*EXTRACTED DATA*
:::::
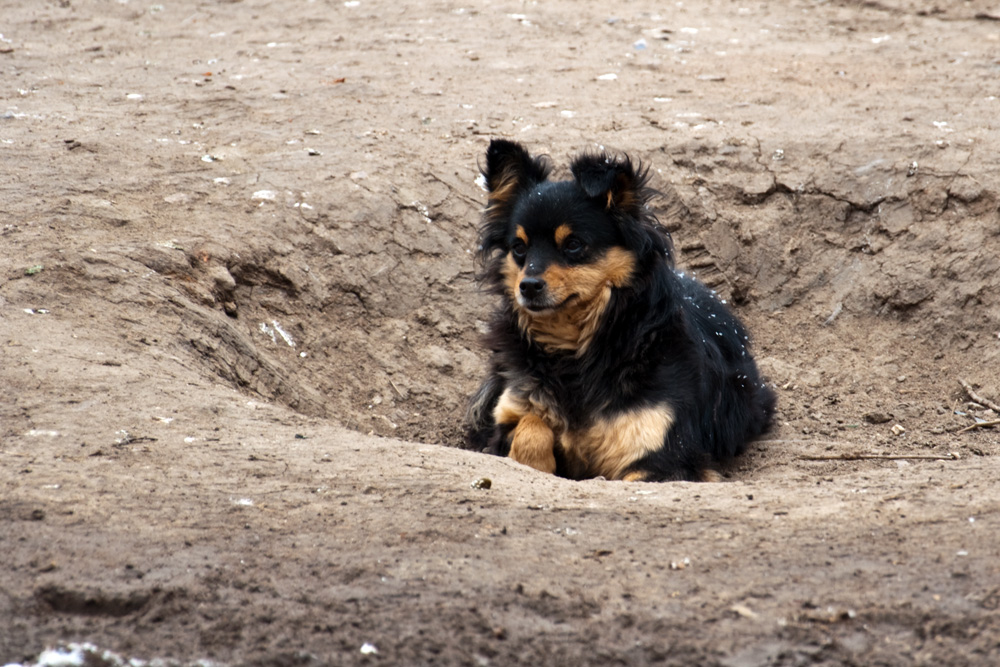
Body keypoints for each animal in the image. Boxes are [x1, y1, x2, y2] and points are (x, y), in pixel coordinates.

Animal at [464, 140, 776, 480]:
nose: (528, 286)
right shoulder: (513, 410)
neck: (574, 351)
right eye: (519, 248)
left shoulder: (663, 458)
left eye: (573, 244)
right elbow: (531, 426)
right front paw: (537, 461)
:::::
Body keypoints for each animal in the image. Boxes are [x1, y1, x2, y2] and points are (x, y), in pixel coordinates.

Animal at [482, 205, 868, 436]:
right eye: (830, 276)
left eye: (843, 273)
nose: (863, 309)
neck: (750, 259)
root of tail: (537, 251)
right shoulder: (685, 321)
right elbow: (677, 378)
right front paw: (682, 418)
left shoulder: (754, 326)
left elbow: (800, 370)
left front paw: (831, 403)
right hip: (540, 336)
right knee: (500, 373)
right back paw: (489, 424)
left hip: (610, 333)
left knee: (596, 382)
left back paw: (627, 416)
:::::
*TASK DETAILS*
Output, from the data above, the lines from the line with "left front paw: (831, 403)" to the line with "left back paw: (627, 416)" exactly as they stand, both ends included and nothing else.

*EXERCISE OUTPUT*
left front paw: (831, 403)
right hip: (540, 336)
right knee: (500, 373)
right back paw: (489, 424)
left hip: (610, 333)
left knee: (596, 382)
left back paw: (627, 416)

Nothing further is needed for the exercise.